### THE TASK
From the first line to the last, write out the records exactly, leaving the pictures behind.

### SOURCE RECORDS
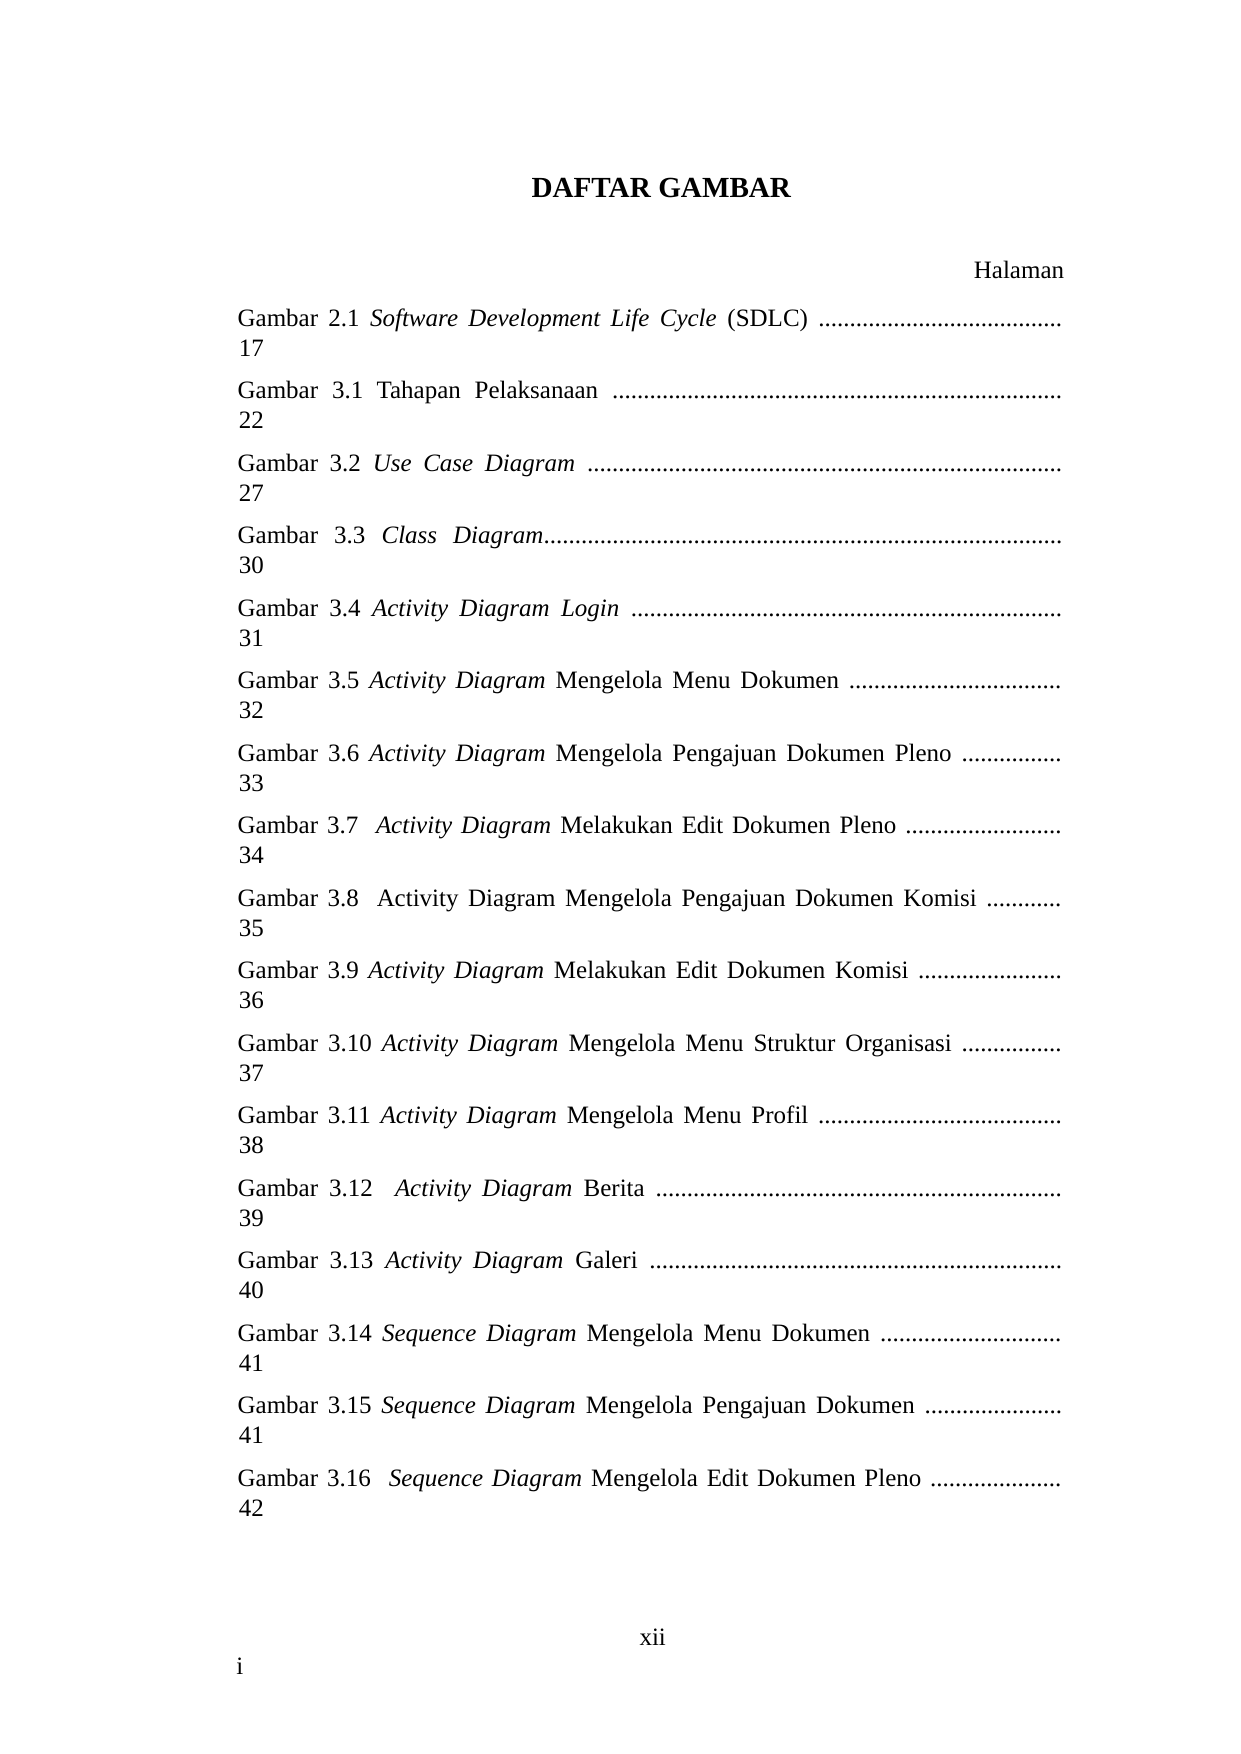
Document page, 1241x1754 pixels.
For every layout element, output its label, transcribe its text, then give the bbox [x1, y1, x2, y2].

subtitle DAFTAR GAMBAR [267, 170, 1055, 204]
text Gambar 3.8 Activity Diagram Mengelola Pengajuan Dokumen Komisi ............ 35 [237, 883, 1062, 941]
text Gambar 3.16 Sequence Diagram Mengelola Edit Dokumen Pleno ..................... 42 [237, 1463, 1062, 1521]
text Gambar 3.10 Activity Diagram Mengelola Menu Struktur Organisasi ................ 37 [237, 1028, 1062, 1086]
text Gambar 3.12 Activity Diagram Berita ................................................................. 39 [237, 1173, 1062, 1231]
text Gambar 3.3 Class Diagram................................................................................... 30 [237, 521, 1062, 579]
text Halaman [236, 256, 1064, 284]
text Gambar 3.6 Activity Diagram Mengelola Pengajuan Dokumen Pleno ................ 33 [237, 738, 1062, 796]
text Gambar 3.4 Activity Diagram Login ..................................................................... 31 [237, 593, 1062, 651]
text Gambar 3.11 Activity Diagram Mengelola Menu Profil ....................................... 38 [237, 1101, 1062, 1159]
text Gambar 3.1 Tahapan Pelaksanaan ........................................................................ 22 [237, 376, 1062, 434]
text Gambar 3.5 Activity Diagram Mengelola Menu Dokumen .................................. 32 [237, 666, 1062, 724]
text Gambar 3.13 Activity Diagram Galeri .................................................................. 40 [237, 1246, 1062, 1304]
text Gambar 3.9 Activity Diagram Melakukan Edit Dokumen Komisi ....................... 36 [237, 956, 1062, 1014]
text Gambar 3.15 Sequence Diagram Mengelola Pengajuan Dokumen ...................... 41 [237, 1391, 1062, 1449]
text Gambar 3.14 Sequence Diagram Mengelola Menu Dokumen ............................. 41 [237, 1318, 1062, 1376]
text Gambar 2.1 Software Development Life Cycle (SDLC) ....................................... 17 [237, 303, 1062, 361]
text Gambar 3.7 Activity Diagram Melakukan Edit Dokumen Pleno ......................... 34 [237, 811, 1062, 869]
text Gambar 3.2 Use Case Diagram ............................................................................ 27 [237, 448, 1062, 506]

### WRITTEN ANSWER
Document page, 1241x1754 pixels.
For every layout element, output its label, transcribe its text, then give the bbox [x1, y1, x2, y2].

subtitle DAFTAR GAMBAR [267, 170, 1055, 204]
text Gambar 3.8 Activity Diagram Mengelola Pengajuan Dokumen Komisi ............ 35 [237, 883, 1062, 941]
text Gambar 3.16 Sequence Diagram Mengelola Edit Dokumen Pleno ..................... 42 [237, 1463, 1062, 1521]
text Gambar 3.10 Activity Diagram Mengelola Menu Struktur Organisasi ................ 37 [237, 1028, 1062, 1086]
text Gambar 3.12 Activity Diagram Berita ................................................................. 39 [237, 1173, 1062, 1231]
text Gambar 3.3 Class Diagram................................................................................... 30 [237, 521, 1062, 579]
text Halaman [236, 256, 1064, 284]
text Gambar 3.6 Activity Diagram Mengelola Pengajuan Dokumen Pleno ................ 33 [237, 738, 1062, 796]
text Gambar 3.4 Activity Diagram Login ..................................................................... 31 [237, 593, 1062, 651]
text Gambar 3.11 Activity Diagram Mengelola Menu Profil ....................................... 38 [237, 1101, 1062, 1159]
text Gambar 3.1 Tahapan Pelaksanaan ........................................................................ 22 [237, 376, 1062, 434]
text Gambar 3.5 Activity Diagram Mengelola Menu Dokumen .................................. 32 [237, 666, 1062, 724]
text Gambar 3.13 Activity Diagram Galeri .................................................................. 40 [237, 1246, 1062, 1304]
text Gambar 3.9 Activity Diagram Melakukan Edit Dokumen Komisi ....................... 36 [237, 956, 1062, 1014]
text Gambar 3.15 Sequence Diagram Mengelola Pengajuan Dokumen ...................... 41 [237, 1391, 1062, 1449]
text Gambar 3.14 Sequence Diagram Mengelola Menu Dokumen ............................. 41 [237, 1318, 1062, 1376]
text Gambar 2.1 Software Development Life Cycle (SDLC) ....................................... 17 [237, 303, 1062, 361]
text Gambar 3.7 Activity Diagram Melakukan Edit Dokumen Pleno ......................... 34 [237, 811, 1062, 869]
text Gambar 3.2 Use Case Diagram ............................................................................ 27 [237, 448, 1062, 506]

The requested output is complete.